##### EXTRACT TO READ
We don’t generally judge horses on their colour, although we do offer up some tired stereotypes as facts.

Gingers (chestnuts is the correct term in the equine glossary) are sensitive, twitchy, flighty, a bit mad- like Ginger the highly strung chestnut mare in Black Beauty, and similar to the many of the oft quoted stereotypes about human redheads. In less politically correct times there have even been scientific studies conducted in an effort to ascertain whether there is a real difference in the way redheads perceive pain, for example

Do redheads feel more pain?

I had a whole polo team of chestnut mares at one stage. They were all brilliantly unique. Horse people will mostly judge you on the quality of the horse you are sat on, rather than on your human attributes. I once nearly ran over Lady Vestey senior at a polo match; it was in the early days of the Innerwick team and I was on Francesca, Roger’s chunky, solid, dependable chestnut starter pony. We spun around and Lady V walked more or less into us so it wasn’t mine or Francesca’s fault. Lady V turned around quick as a flash and said “I’ve been squashed by much classier beasts than that”, looking down her nose at Francesca’s ample behind and perfect white feathers. Francesca certainly wasn’t a blood horse!

“The term bloodhorse dates back to 1615 as a term for a horse of good descent. Its usage spread in the 18th and 19th centuries to refer to the English Thoroughbred racehorse breed.

The name may derive from the idea of blood as pedigree or from the concept of hot-blooded and cold-blooded horses.

In an 1857 book Horse and Horsemanship, English author Henry William Herbert describes blood as “descent, through the American or English race-horse, from the oriental blood of the desert,” referring to the Arabian horses that were the ancestors of the Thoroughbred. In the same book, he contrasts the blood horse with the “cold-blooded cart horse.”

It was a funny day that- shortly after us nearly trampling our lady host, the Kiwi truck driver completely wedged the new artic sideways in the narrow gateway between two dry stone walls. Roger then tried to cheer us all up by taking us for a drink in the clubhouse but ‘staff’ weren’t allowed to drink at the bar. He bought a slab of beers and sat on the ramp drinking with us instead. A true gent our Roger.
##########
##### DATA PROVIDED
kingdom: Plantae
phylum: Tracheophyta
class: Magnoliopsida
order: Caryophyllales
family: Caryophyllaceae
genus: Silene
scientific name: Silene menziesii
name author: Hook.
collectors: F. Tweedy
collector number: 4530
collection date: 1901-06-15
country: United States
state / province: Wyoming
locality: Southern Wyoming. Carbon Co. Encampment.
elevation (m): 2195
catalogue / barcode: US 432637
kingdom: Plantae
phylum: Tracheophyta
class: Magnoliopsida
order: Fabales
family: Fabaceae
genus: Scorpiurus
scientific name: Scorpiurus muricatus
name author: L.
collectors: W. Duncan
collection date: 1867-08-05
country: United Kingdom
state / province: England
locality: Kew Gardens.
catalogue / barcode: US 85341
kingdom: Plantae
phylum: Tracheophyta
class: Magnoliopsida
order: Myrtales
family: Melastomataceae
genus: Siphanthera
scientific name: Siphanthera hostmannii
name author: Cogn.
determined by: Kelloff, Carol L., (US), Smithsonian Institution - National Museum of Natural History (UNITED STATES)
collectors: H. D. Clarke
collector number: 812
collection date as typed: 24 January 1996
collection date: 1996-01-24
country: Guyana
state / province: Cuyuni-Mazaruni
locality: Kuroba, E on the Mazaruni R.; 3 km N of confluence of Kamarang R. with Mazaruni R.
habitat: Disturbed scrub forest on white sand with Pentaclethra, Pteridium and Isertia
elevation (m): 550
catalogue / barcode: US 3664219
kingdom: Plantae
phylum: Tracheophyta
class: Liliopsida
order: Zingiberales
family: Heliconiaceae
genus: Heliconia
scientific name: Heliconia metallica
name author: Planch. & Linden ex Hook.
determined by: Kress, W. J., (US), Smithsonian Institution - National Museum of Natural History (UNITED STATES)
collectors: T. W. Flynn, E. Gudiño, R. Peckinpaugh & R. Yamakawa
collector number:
##########
- **WHAT TO DO**
(1) Answer these about the passage on chestnut horses:
(a) What is the correct equine term for horses called "gingers"?
(b) To what year does the term "bloodhorse" date back?
(c) Where did the Kiwi truck driver wedge the new artic?
(2) Repeat word for word the part of the passage on chestnut horses starting with "I had a whole" and going on through "Thoroughbred racehorse breed.".

- **COMPLETED EXERCISE**
(1)
(a) Chestnuts.
(b) 1615.
(c) Sideways in the narrow gateway between two dry stone walls.

(2)
I had a whole polo team of chestnut mares at one stage. They were all brilliantly unique. Horse people will mostly judge you on the quality of the horse you are sat on, rather than on your human attributes. I once nearly ran over Lady Vestey senior at a polo match; it was in the early days of the Innerwick team and I was on Francesca, Roger’s chunky, solid, dependable chestnut starter pony. We spun around and Lady V walked more or less into us so it wasn’t mine or Francesca’s fault. Lady V turned around quick as a flash and said “I’ve been squashed by much classier beasts than that”, looking down her nose at Francesca’s ample behind and perfect white feathers. Francesca certainly wasn’t a blood horse!

“The term bloodhorse dates back to 1615 as a term for a horse of good descent. Its usage spread in the 18th and 19th centuries to refer to the English Thoroughbred racehorse breed.